By default, RagTag places all output and intermediate files in a directory named ragtag_output , but this can be changed with -o. RagTag will not overwrite intermediate files that already exist in the output directory. This is to save time producing expensive alignment files. Users can set -w to overwrite any preexisting files.

Use the -u option to add the "_RagTag" suffix to each sequence in the output, even uncorrected query sequences that have not changed. This ensures AGP compatibility with some external programs/databases. If one wants uncorrected query sequences to retain their original header, do not use -u.

mapping options

Use -t to set the number of threads Minimap2 or Unimap uses for mapping (overridden by --mm2-params and --unimap-params). This option does not apply to Nucmer alignments. If the aligner executable is not in one's PATH, or one would like to use Nucmer or Unimap instead of Minimap2, use the --aligner option to specify the PATH of the appropriate aligner executable. The --mm2-params, --unimap-params, and --nucmer-params options allow one to specify custom alignment parameters for Minimap2, Unimap, and Nucmer, respectively.

validation options

Use these validation options to verify putative misassemblies by querying read coverage near misassembly break points. Without validation, the module will break at any point of reference discordance as defined by the "correction options". With validation, RagTag maps reads to the query assembly and verifies putative break points if they are near regions of exceptionally low or high coverage. The reads (-R/-F) used for validation should come from the same genotype as the query assembly to ensure that coverage abnormalities don't arise from true biological variation. RagTag correction only accepts either short reads, Oxford Nanopore long reads (ONT), or error-corrected long reads (such as PacBio CCS) (-T).

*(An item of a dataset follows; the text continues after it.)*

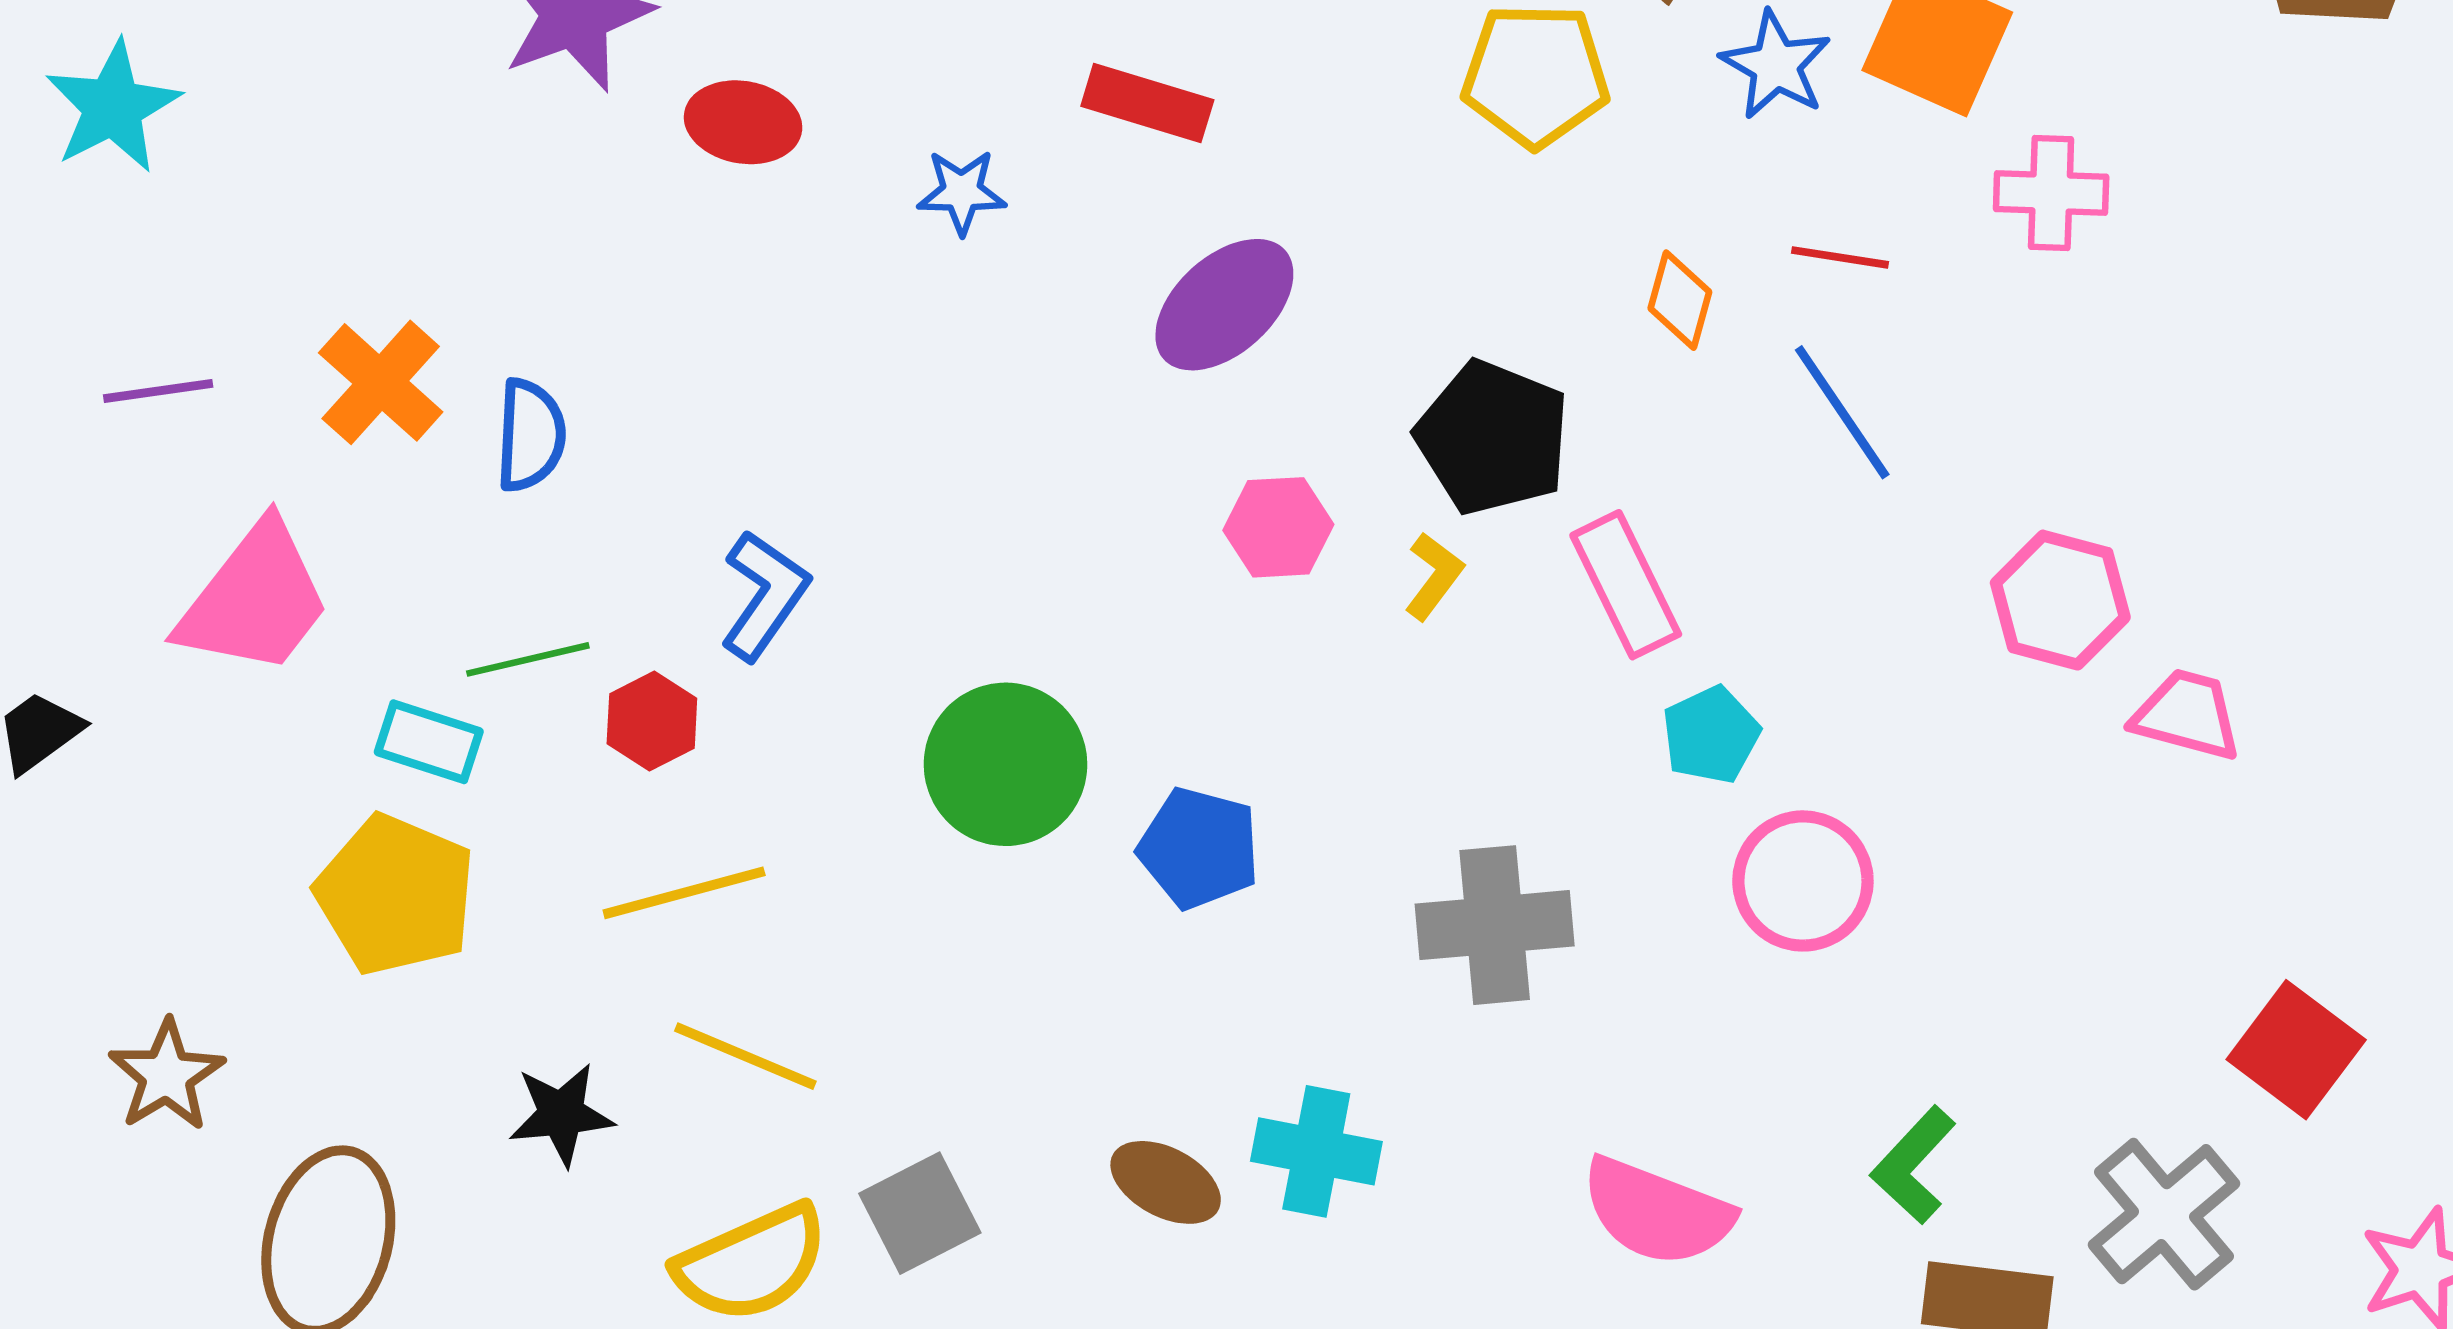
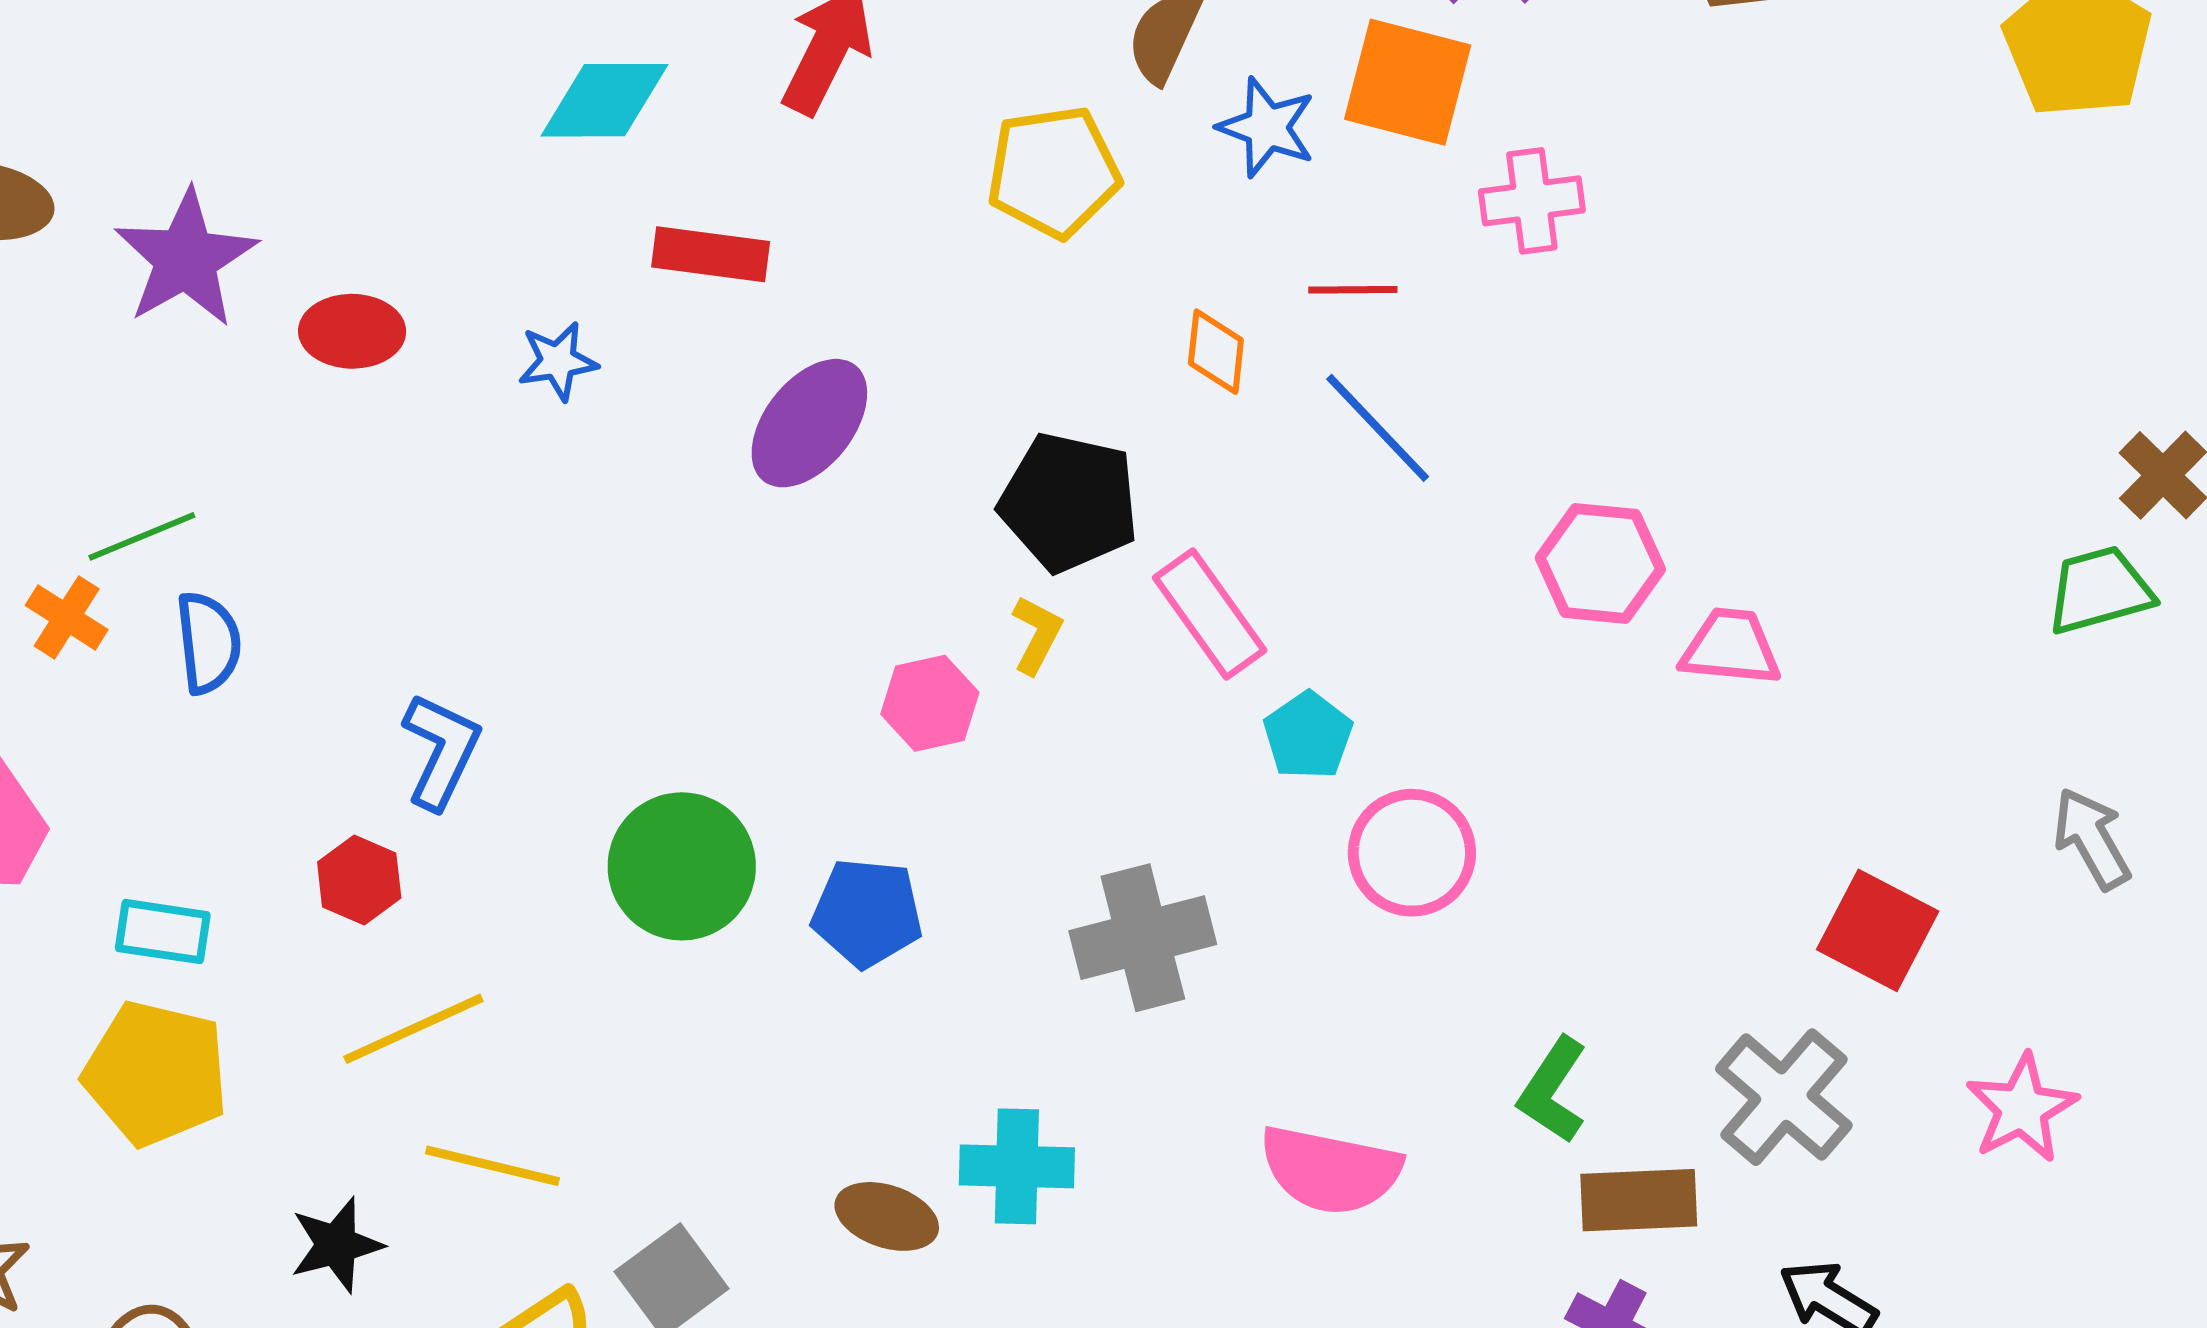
orange cross: (381, 382) -> (67, 617), size x0.7
pink hexagon: (1278, 527) -> (930, 703), moved
green line: (528, 659) -> (142, 536), moved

One can adjust the sensitivity of misassembly validation to reduce false positives. -v specifies the window around the putative misassembly break point that RagTag examines for exceptionally low or high read coverage. The larger this window size, the more likely it is to find an unrelated coverage abnormality. One can also define low/high coverage thresholds with --max-cov and --min-cov.

RagTag can only use minimap2 for read alignment. If you don't have the minimap2 executable in your PATH, you can specify the path with --read-aligner.

Output

All output is in ragtag_output, or whichever directory -o specifies.

ragtag.correct.fasta

The corrected query assembly in FASTA format.

ragtag.correct.agp

The AGP file defining the exact coordinates of query sequence breaks.

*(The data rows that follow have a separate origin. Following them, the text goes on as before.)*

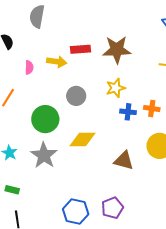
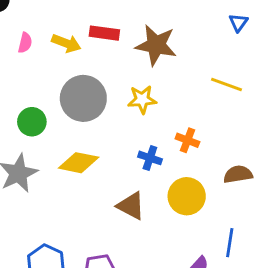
gray circle: (76, 96) -> (83, 98), size x1.6
blue cross: (128, 112) -> (150, 158), moved
green circle: (45, 119) -> (32, 122), size x0.7

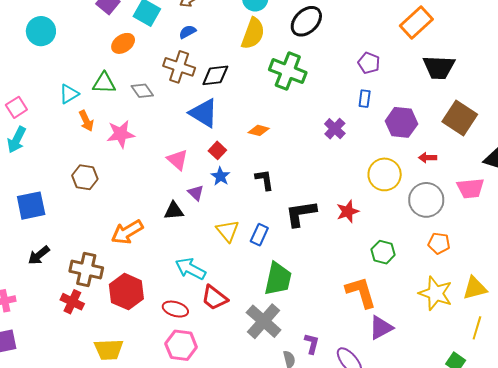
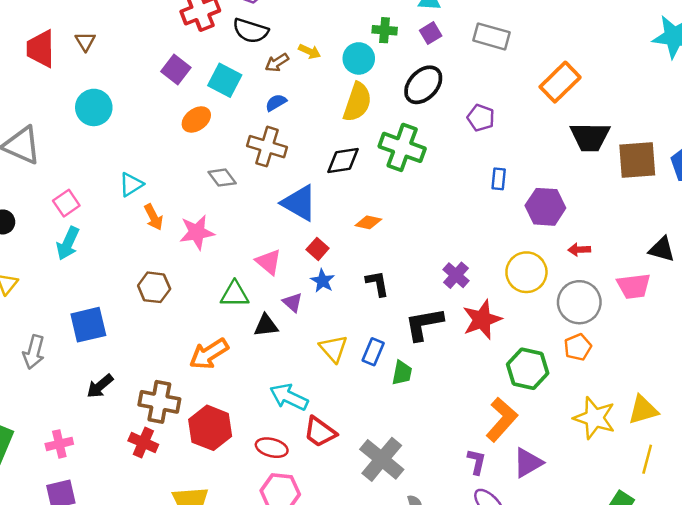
purple pentagon: (369, 63) -> (481, 118), moved
black diamond: (215, 75) -> (343, 161), moved
green triangle: (104, 83) -> (235, 294), moved
brown square: (460, 118) -> (637, 160), moved, turned -36
purple cross: (335, 129) -> (456, 275), moved
red star: (348, 211) -> (482, 320), size x1.4
orange pentagon: (439, 243) -> (578, 347), moved, turned -30
green hexagon: (383, 252) -> (528, 369), size x1.4
green trapezoid: (278, 279) -> (402, 373), moved, size x0.6
orange L-shape: (361, 292) -> (502, 420), turned 60
purple L-shape: (312, 344) -> (477, 462), moved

The "object" AGP field represents the original query sequences, while the "component" AGP field represents the broken query subsequences. If a query sequence was not broken, it will be represented as a single AGP line where the object and query share the same original sequence header. Some programs/databases don't like when the component and object are the same, so use the -u option to make the object header distinct from the component header (will also be reflected in the FASTA file), even though they represent the same sequence.

If -gff was used during correction, use this AGP file to update the GFF coordinates to refer to the new broken query assembly.

Misassemblies vs. True Variation

Reference-guided misassembly signatures are sometimes caused by true biological structural variation if the reference and query assemblies represent distinct genotypes (or haplotypes). The read validation feature should help to avoid some of these misassembly false positives, and the validation sensitivity can be tuned with command line parameters. However, it is ultimately up to the discretion of the user to decide if misassembly correction is appropriate. One should validate all RagTag results with independent data (usually physical, optical, or genetic maps), when possible.